Artificial neural networks, such as SLIViT, function by processing extensive datasets annotated by medical experts. Traditional 3D imaging is inherently complex, as these scans integrate depth along with length and width. This added dimension requires more detailed analysis, with a single 3D retinal scan potentially comprising up to 100 separate 2D medical images. Specialists typically need to spend several minutes closely examining these images to identify subtle disease markers.
“Compiling and annotating large volumetric datasets necessary for standard 3D models is not feasible with conventional resources,” noted co-first author Oren Avram, PhD, a postdoctoral researcher at UCLA Computational Medicine. “While several models exist, their training is often limited to one imaging type and a specific organ or condition.”
The SLIViT model differs from other AI models as it incorporates two AI components and a different learning approach that allows it to identify disease risk from multiple different volumetric modalities and is effective even with smaller training datasets.
“We show that SLIViT, while being a general model, consistently outperforms more specialized models,” said Berkin Durmus, a UCLA PhD student who participated in the research. “We show that SLIViT, despite being a generic model, consistently achieves significantly better performance compared to domain-specific state-of-the-art models. It has clinical applicability potential, matching the accuracy of manual expertise of clinical specialists while reducing time by a factor of 5,000. And unlike other methods, SLIViT is flexible and robust enough to work with clinical datasets that are not always in perfect order.”

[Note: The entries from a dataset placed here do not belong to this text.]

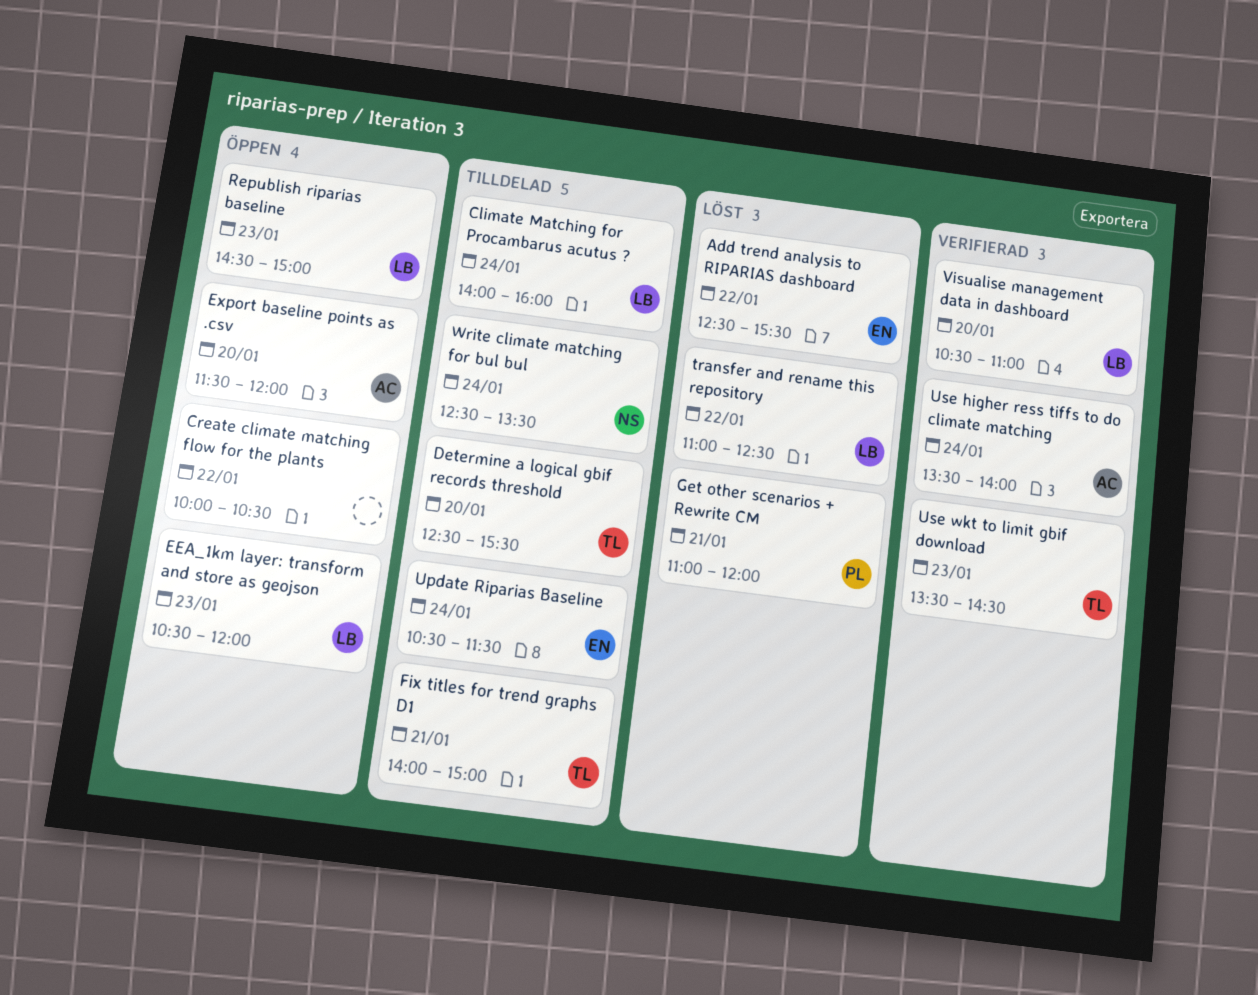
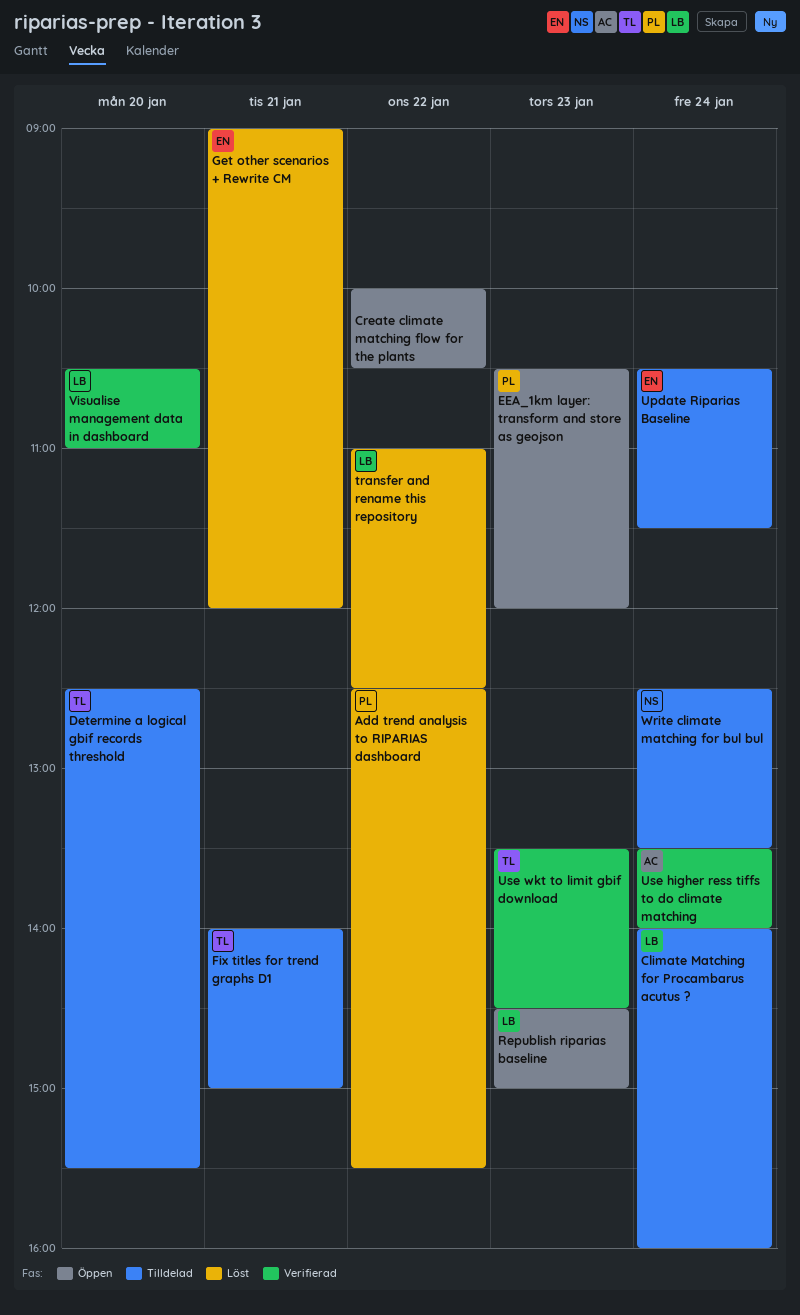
Add trend analysis to RIPARIAS dashboard, owner: EN -> PL
EEA_1km layer: transform and store as geojson, owner: LB -> PL
Export baseline points as .csv: present -> none
Get other scenarios + Rewrite CM, owner: PL -> EN
Get other scenarios + Rewrite CM, begins: 11:00 -> 09:00

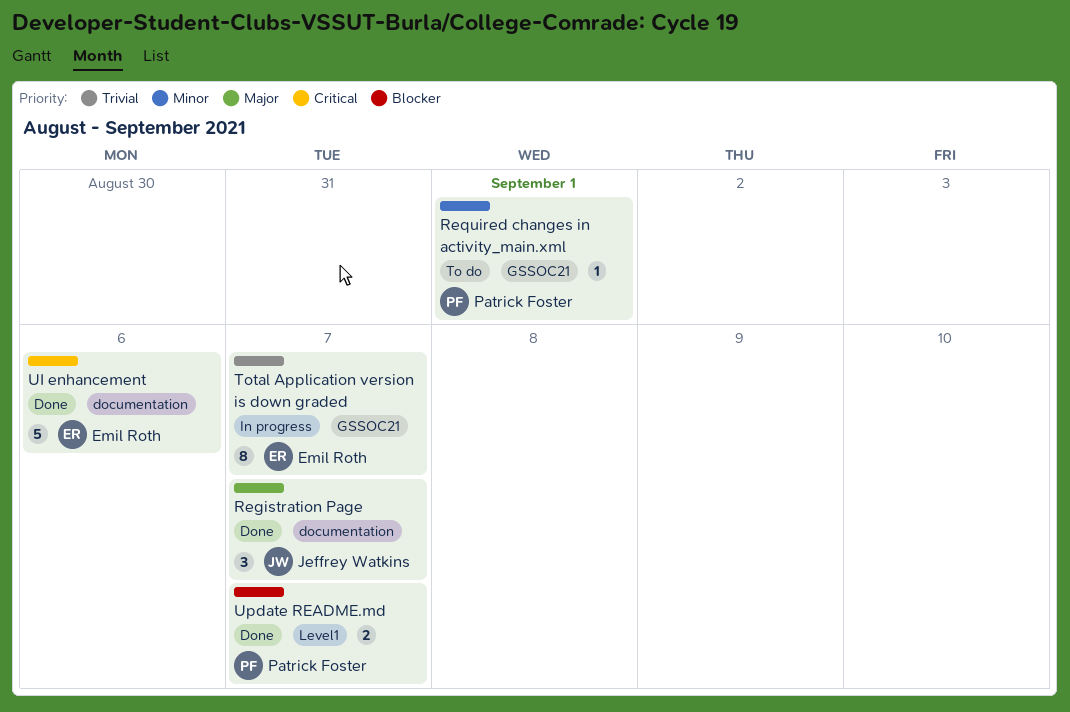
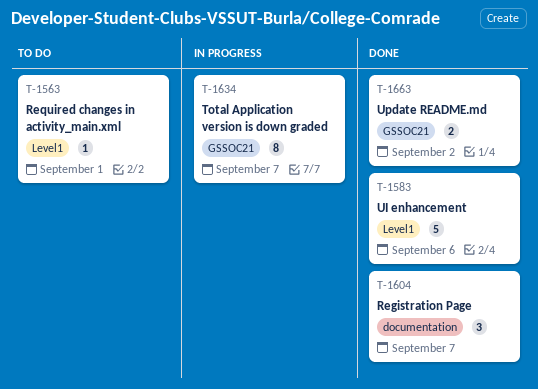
Required changes in activity_main.xml, label: GSSOC21 -> Level1
UI enhancement, label: documentation -> Level1
Update README.md, label: Level1 -> GSSOC21
Update README.md, due: Sep 7 -> Sep 2

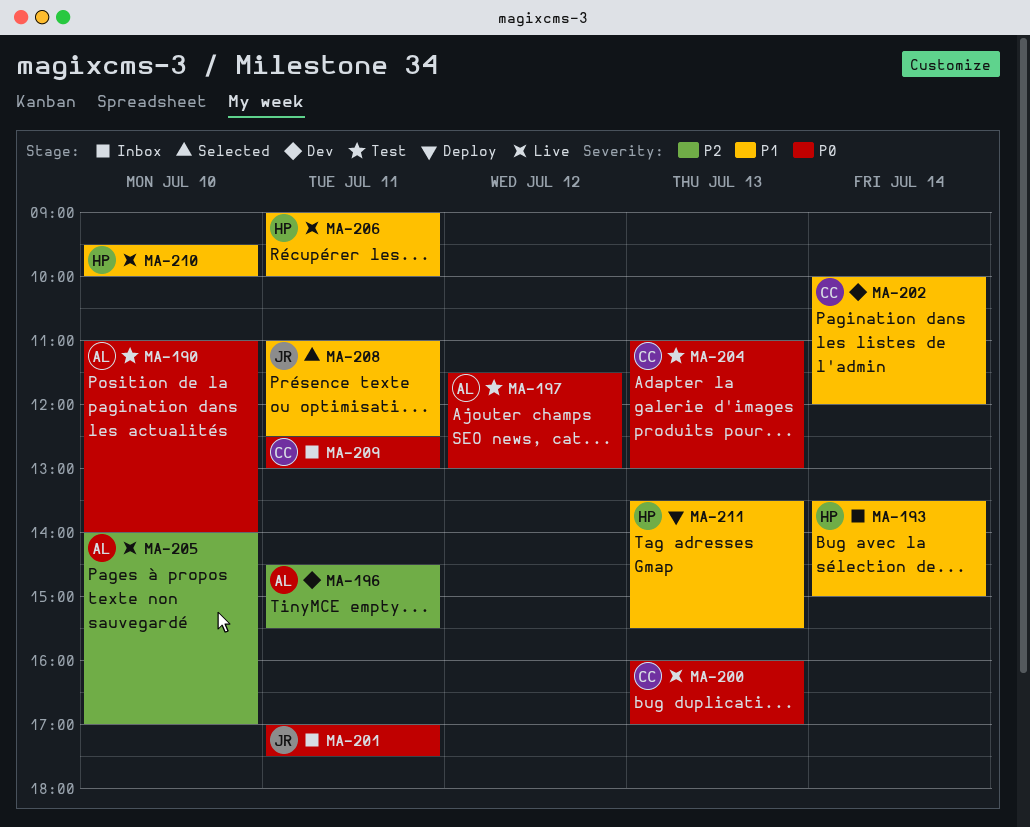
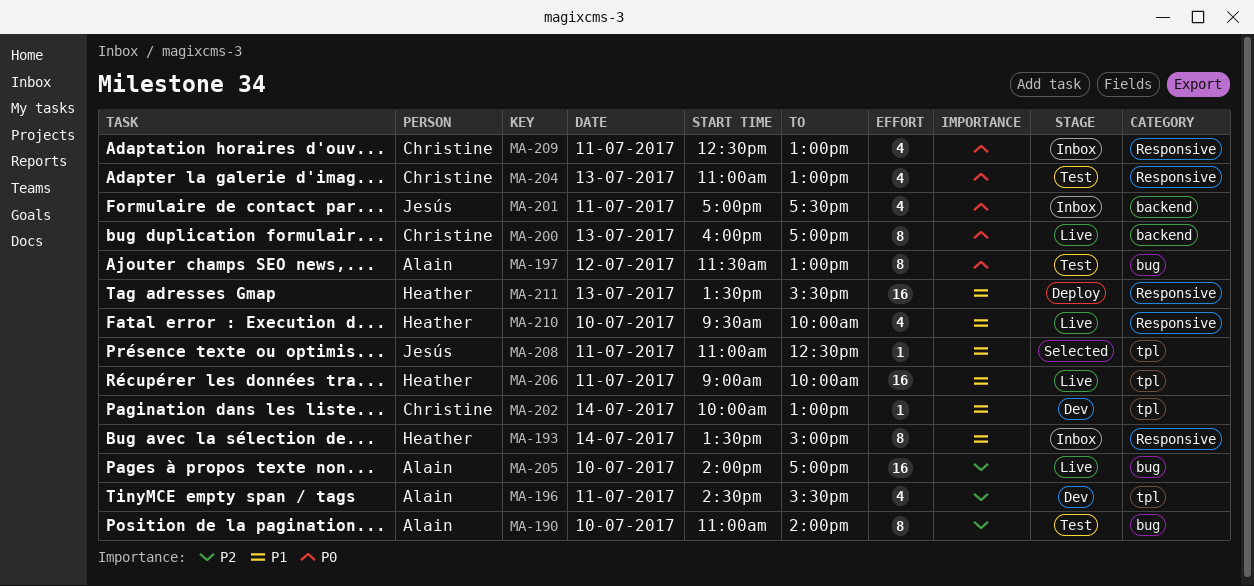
MA-190, priority: P0 -> P2
MA-202, ends: 12:00 -> 13:00

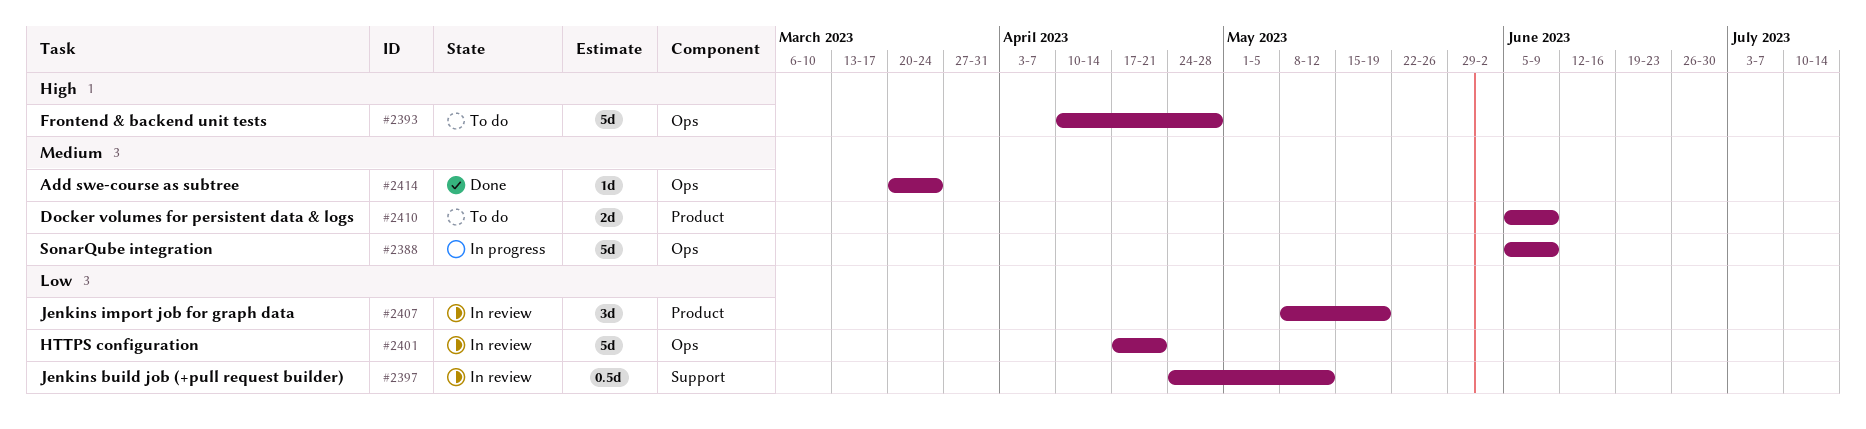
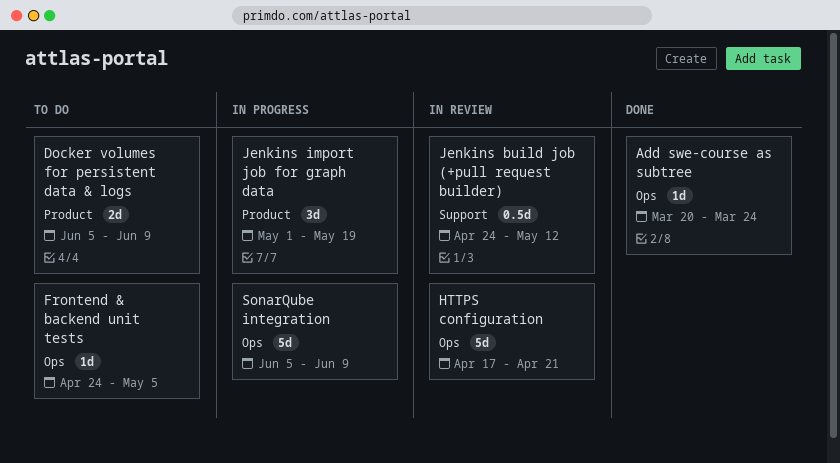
Frontend & backend unit tests, estimate: 5d -> 1d
Frontend & backend unit tests, start: Apr 10 -> Apr 24
Frontend & backend unit tests, due: Apr 28 -> May 5
Jenkins import job for graph data, status: In review -> In progress
Jenkins import job for graph data, start: May 8 -> May 1

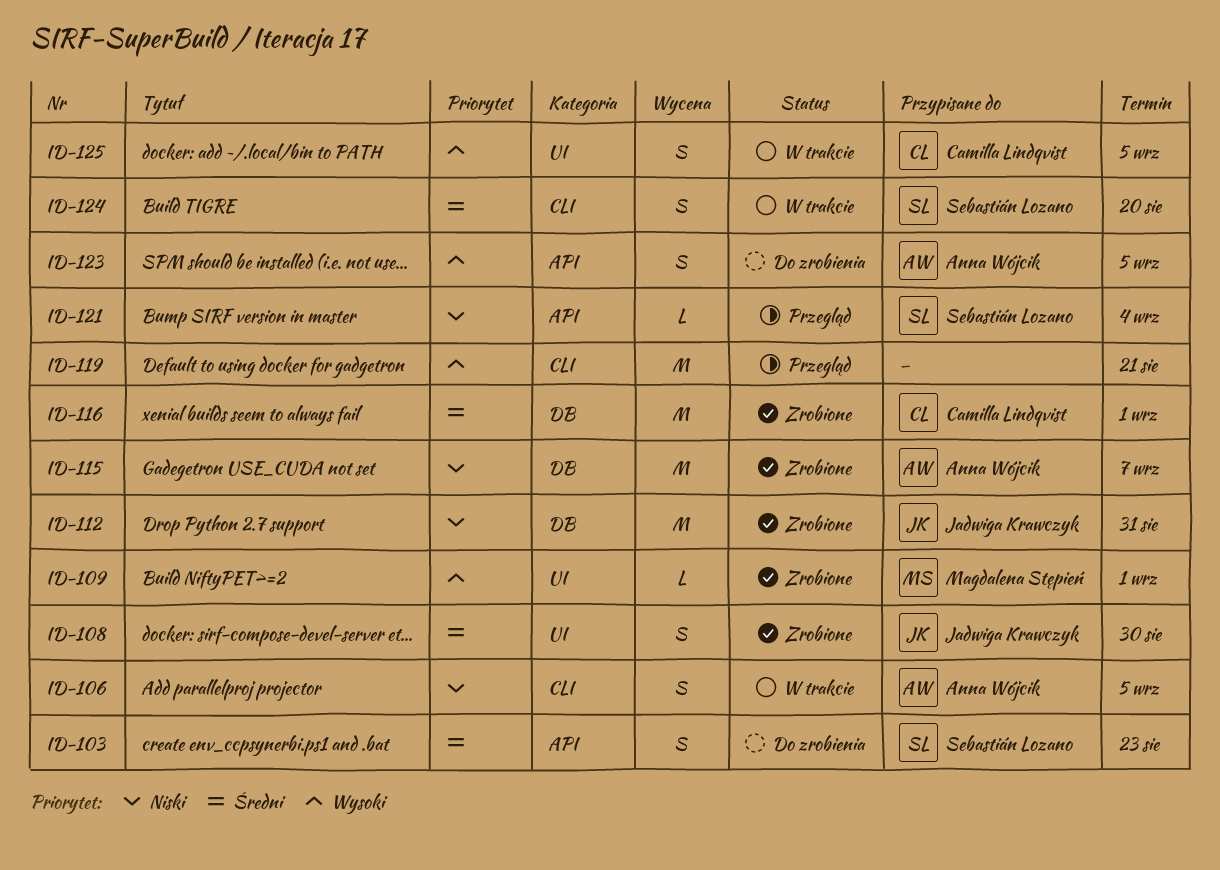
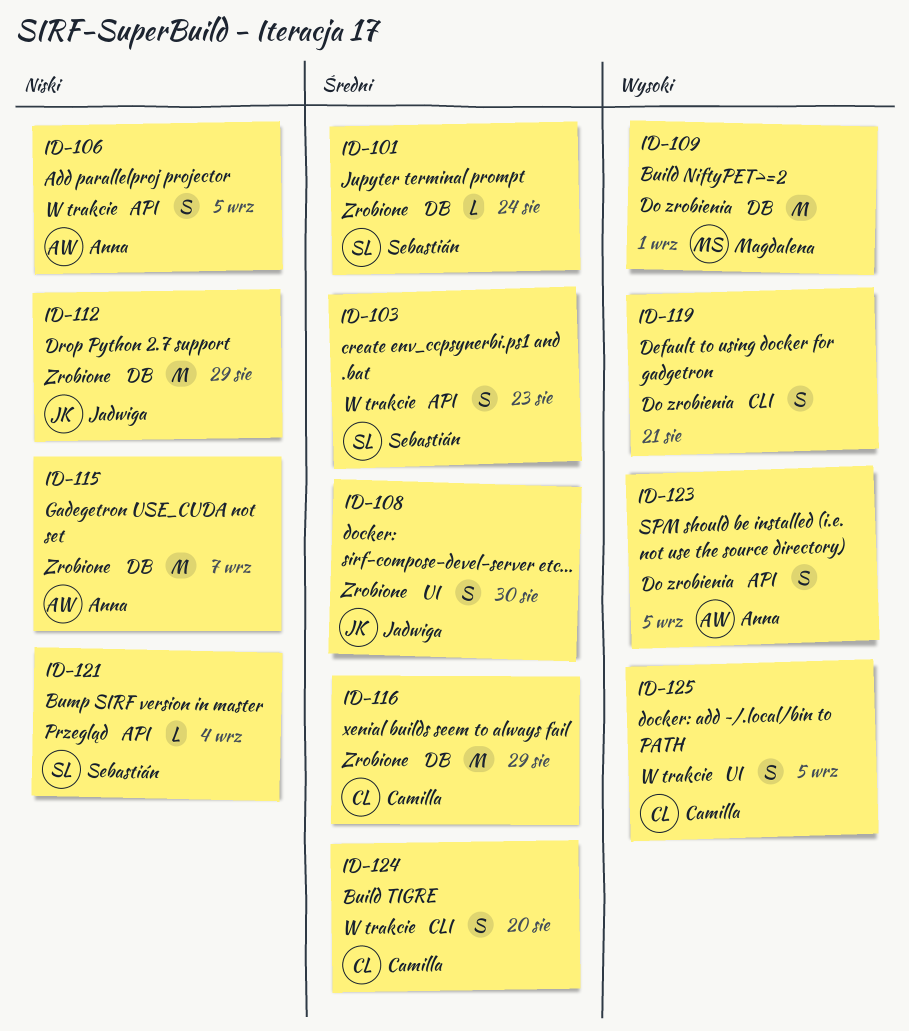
ID-101: none -> present
ID-103, status: Do zrobienia -> W trakcie
ID-106, label: CLI -> API
ID-109, status: Zrobione -> Do zrobienia
ID-109, label: UI -> DB
ID-109, estimate: L -> M
ID-112, due: Aug 31 -> Aug 29
ID-116, due: Sep 1 -> Aug 29
ID-119, status: Przegląd -> Do zrobienia
ID-119, estimate: M -> S
ID-124, owner: Sebastián Lozano -> Camilla Lindqvist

Importantly, Avram said, their new system can be used as a foundation model that can be used to create future predictive models using medical images. It’s automated annotation can also benefit clinicians and researchers alike as it reduces data acquisition costs and duration.
Co-senior author SriniVas R. Sadda, MD, a professor of ophthalmology at UCLA Health said he was “thrilled” by the ability of SLIViT to perform in real-world condition and with a low number of training data sets. “SLIViT thrives with just hundreds—not thousands—of training samples for some tasks, giving it a substantial advantage over other standard 3D-based methods in almost every practical case related to 3D biomedical imaging annotation.”
The team is aware of the potential for biases in AI tools, which can adversely affect diagnostic accuracy and exacerbate health disparities. While the speed of SLIViT’s annotation process is impressive, the research team plans to ensure that any systematic biases are mitigated.
Moving forward, the UCLA researchers will broaden their research to include additional treatment modalities and to explore SLIViT’s potential for predictive disease forecasting. By addressing biases and enhancing the framework’s capabilities, they hope to facilitate early diagnosis to improve treatment regimens.